[Collected data]
-=-=-
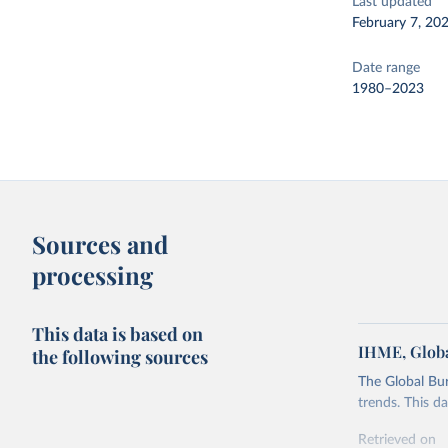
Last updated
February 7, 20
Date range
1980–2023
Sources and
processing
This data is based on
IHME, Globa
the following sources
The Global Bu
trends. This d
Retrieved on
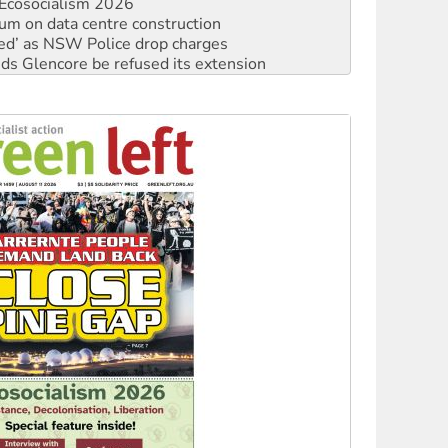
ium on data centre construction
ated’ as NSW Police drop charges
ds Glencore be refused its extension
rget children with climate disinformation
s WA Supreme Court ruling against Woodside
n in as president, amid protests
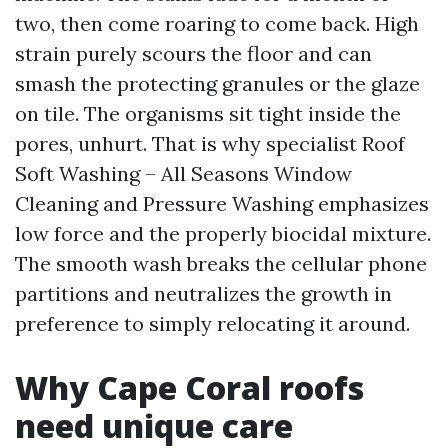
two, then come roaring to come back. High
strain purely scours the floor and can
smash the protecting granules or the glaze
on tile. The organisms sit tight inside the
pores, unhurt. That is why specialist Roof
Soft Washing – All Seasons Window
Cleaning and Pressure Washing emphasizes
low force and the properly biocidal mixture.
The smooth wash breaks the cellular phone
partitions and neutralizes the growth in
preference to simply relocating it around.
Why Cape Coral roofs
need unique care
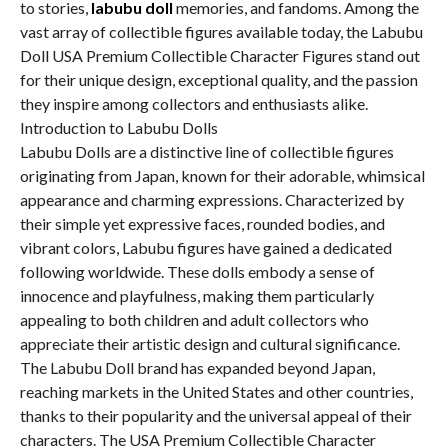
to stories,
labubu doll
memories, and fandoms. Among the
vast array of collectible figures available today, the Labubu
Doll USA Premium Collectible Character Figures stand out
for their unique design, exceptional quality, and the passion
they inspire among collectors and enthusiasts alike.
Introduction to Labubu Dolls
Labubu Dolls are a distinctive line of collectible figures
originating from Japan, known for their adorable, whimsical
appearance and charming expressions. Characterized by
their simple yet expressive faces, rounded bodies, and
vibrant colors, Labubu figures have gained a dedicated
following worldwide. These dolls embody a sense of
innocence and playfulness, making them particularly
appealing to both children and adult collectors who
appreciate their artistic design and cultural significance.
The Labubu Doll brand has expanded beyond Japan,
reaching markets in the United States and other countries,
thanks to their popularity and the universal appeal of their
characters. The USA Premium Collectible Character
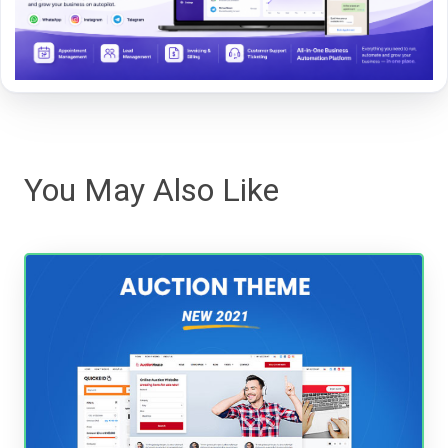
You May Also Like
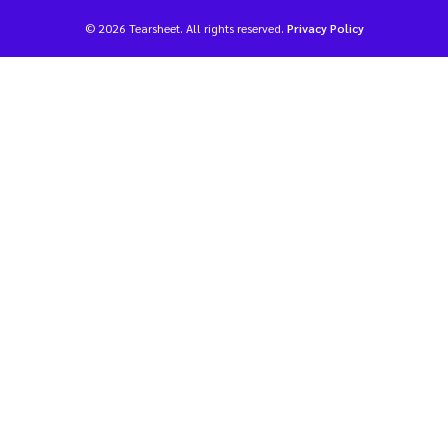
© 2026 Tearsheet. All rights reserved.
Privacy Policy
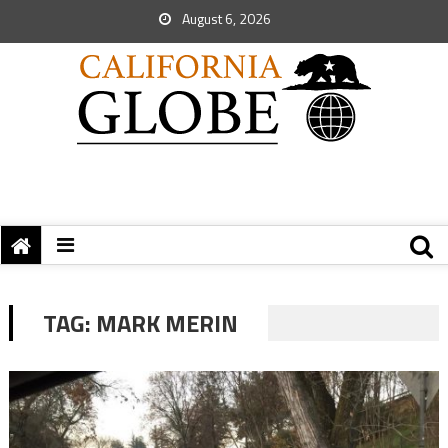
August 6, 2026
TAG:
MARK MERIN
-=-=-
TASK BRIEF: Scan the preceding records for lines with the word "following". Say how many there are and nothing else.

TASK SOLUTION: 2